Elle tardait trop au gré de ses soldats, et ses soldats coururent au-devant d'elle. A quatre heures après midi, le 7o régiment sortit de la ville, ayant à sa tête le colonel Henri de la Bedoyère; profondément navré du déshonneur qui couvrait la France, ce régiment prouvait ainsi, un des premiers, qu'une année d'opprobre n'avait point flétri le coeur des soldats, et que les braves ne reconnaissent pour leur chef que celui qui est capable de les conduire à la victoire.

S. M. était entre Vizille et Grenoble, quand le jeune adjudant - major du septième de ligne vint lui annoncer que le quatrième régiment d'hussards, son colonel en tête, venait à sa rencontre au

pas accéléré; une demi-heure après, ces généreux escadrons doublaient la force des troupes impériales.

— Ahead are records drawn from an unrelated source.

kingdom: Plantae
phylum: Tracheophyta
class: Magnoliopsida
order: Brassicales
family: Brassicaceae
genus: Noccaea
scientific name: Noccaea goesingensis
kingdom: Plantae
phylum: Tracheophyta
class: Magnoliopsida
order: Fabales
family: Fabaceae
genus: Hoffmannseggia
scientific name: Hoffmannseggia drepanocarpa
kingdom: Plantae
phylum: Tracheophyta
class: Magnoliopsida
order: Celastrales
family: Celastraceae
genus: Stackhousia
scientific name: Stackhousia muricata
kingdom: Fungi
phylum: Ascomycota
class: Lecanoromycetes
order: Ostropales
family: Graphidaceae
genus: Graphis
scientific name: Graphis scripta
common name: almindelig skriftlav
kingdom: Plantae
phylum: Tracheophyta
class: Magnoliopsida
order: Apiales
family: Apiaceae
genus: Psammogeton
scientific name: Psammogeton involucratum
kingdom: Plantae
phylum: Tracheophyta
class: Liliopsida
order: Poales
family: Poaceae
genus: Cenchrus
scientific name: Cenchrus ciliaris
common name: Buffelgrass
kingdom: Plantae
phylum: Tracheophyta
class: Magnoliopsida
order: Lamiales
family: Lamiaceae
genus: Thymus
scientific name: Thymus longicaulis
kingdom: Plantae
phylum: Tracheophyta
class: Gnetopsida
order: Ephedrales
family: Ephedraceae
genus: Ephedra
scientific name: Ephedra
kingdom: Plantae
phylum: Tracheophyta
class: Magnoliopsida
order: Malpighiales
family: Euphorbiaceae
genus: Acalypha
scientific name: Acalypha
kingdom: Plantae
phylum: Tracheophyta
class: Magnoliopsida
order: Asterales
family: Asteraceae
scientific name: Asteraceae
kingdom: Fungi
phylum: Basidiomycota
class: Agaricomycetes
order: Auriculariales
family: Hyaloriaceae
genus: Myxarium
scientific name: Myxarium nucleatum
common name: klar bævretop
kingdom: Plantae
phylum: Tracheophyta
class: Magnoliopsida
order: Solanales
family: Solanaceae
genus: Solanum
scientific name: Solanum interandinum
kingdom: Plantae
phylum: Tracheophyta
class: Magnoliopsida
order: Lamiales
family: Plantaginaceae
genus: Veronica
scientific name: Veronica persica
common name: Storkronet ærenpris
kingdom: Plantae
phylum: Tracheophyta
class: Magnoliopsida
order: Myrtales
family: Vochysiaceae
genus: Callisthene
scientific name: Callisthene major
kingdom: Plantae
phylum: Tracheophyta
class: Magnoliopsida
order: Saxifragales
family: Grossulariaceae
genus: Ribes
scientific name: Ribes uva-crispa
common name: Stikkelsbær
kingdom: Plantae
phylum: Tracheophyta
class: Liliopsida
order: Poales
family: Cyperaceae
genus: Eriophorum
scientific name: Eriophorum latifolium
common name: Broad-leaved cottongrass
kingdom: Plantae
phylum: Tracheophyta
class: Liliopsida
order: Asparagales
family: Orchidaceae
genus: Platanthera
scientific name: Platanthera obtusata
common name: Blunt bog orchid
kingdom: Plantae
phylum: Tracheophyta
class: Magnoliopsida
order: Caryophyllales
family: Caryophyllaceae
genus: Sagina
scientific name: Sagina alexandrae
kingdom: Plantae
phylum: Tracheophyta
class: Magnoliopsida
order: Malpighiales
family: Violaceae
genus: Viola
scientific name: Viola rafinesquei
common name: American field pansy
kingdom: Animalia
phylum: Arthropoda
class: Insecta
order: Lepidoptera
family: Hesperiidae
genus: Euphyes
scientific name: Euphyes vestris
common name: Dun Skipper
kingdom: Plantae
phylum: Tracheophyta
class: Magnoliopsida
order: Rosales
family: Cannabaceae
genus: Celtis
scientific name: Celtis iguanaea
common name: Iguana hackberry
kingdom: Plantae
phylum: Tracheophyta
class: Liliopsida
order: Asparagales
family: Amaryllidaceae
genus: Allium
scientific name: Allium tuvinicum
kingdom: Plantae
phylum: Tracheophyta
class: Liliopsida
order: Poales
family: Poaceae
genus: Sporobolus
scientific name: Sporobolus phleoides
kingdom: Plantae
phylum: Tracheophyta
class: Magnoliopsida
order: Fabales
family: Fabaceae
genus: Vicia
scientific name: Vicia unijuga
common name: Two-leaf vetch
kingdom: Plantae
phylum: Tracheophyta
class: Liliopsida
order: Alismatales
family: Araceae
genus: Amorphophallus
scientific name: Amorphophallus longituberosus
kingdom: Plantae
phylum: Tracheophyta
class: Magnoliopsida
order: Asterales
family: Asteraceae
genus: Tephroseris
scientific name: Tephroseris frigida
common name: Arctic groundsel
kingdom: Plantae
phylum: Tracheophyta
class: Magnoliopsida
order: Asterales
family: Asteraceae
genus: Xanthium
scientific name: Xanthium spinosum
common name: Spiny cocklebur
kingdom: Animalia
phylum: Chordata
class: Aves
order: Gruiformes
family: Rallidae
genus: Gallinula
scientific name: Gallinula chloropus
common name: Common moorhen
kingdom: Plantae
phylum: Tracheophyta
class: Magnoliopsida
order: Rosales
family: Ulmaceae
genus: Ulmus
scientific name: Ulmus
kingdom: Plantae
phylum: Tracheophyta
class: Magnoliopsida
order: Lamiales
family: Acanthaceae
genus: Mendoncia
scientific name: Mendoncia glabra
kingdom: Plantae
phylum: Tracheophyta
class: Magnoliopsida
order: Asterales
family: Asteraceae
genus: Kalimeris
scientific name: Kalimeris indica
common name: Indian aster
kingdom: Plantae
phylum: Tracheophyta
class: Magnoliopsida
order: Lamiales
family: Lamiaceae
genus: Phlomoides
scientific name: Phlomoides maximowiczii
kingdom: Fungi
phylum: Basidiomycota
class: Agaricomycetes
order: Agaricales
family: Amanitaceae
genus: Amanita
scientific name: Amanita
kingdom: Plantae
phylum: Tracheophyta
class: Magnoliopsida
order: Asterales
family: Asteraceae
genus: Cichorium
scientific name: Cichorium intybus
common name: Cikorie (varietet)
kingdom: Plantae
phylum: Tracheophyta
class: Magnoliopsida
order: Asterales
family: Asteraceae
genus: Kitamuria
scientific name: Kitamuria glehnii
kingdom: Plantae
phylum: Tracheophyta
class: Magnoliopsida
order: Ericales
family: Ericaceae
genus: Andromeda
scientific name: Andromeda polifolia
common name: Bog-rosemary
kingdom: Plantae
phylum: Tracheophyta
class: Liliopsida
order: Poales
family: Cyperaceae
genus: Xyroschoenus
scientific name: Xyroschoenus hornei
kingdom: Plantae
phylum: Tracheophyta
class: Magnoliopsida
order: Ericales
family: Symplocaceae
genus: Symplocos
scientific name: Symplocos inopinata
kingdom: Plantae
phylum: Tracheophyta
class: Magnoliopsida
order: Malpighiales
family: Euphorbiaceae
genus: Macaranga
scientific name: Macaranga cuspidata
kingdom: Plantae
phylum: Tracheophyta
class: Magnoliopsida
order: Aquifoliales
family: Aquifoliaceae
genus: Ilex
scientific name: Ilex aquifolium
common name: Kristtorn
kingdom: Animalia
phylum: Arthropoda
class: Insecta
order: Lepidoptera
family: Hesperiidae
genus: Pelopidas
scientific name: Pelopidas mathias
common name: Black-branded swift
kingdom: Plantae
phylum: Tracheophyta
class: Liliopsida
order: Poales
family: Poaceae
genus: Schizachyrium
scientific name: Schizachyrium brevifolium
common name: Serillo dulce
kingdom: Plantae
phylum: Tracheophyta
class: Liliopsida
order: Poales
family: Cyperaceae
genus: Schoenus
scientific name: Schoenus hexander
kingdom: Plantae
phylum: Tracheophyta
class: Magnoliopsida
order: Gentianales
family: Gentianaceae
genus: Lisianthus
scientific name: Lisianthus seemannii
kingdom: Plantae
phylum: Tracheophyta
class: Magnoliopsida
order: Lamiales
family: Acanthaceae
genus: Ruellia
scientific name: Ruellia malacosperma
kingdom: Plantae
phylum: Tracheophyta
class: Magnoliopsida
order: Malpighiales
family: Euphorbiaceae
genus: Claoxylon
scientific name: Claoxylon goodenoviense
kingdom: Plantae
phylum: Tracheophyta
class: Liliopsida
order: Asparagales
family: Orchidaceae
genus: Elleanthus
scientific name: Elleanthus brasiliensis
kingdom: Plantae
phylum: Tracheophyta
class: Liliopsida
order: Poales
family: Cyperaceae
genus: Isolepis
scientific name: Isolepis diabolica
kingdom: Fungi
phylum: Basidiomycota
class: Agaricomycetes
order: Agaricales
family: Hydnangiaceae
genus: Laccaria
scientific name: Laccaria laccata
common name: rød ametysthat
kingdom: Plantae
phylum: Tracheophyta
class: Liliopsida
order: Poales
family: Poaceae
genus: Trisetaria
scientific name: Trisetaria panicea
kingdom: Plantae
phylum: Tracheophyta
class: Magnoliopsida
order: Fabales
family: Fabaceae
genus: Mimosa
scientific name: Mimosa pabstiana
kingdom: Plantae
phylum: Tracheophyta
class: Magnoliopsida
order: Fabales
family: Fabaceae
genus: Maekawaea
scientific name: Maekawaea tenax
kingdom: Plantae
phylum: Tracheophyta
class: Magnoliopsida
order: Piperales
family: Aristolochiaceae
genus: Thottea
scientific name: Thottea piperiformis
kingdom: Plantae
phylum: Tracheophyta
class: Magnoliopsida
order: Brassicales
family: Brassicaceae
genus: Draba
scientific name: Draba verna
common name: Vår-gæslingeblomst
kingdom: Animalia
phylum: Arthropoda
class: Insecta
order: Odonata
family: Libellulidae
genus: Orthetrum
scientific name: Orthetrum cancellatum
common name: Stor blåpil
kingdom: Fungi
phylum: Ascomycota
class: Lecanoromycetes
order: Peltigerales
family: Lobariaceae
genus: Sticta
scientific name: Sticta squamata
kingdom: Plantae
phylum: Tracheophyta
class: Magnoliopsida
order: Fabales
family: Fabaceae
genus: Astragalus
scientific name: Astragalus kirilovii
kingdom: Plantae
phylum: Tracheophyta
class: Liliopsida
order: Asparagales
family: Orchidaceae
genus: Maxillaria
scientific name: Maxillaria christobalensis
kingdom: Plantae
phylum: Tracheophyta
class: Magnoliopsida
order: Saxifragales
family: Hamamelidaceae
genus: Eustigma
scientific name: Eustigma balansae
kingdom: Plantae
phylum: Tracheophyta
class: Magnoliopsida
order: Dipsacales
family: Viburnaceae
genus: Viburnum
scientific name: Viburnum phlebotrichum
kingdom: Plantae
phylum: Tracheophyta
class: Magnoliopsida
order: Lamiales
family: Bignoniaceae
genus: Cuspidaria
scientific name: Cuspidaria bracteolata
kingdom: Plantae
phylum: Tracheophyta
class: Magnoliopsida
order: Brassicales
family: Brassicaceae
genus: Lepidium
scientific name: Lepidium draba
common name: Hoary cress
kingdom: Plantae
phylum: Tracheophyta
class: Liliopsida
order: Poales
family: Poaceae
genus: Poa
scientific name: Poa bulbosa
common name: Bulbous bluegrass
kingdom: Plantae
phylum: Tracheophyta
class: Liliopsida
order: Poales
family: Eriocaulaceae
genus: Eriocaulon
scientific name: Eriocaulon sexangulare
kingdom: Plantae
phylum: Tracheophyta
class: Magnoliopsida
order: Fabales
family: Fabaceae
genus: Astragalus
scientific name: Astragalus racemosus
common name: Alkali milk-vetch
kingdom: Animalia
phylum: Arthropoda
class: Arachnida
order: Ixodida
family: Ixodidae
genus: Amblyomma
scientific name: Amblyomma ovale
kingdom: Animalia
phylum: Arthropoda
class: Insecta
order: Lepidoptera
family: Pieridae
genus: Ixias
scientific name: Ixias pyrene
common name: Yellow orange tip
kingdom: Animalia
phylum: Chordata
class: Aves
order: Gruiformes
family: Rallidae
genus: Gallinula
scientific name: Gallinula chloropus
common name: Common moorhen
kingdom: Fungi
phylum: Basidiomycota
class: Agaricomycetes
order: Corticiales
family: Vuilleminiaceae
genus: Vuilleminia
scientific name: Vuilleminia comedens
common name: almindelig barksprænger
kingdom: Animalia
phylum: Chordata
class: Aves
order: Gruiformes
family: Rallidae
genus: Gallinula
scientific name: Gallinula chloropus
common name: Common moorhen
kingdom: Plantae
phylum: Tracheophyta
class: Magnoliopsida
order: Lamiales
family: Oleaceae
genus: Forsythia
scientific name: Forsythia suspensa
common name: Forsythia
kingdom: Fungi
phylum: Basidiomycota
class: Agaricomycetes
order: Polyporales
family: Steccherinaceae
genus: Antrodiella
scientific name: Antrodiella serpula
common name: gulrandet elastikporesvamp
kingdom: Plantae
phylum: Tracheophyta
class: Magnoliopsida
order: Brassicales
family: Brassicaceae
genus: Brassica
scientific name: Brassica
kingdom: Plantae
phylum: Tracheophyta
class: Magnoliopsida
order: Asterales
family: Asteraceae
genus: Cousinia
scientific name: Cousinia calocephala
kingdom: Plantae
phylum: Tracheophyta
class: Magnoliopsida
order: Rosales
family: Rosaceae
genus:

La nuit arriva, et le résultat de ces événemens paraissait devoir encore être attendu jusqu'au lendemain. On avait fait rentrer les troupes dans Grenoble, et les portes de la ville furent fermées. Les remparts étaient occupés par le troisième régiment du génie, composé de deux mille sapeurs, tous vieux soldats couverts d'honorables blessures; par le onzième de ligne, les deux autres bataillons du cinquième, et par le quatrième d'artillerie de ligne, ce même régiment où, vingtcinq ans auparavant, l'Empereur avait été fait capitaine; la garde nationale et la population entière de Grenoble étaient placées derrière la garnison.

A huit heures et demie, une avantgarde de lanciers Polonais se présente à la porte de Bonne; presqu'aussitôt l'Empereur fait son entrée dans le faubourg.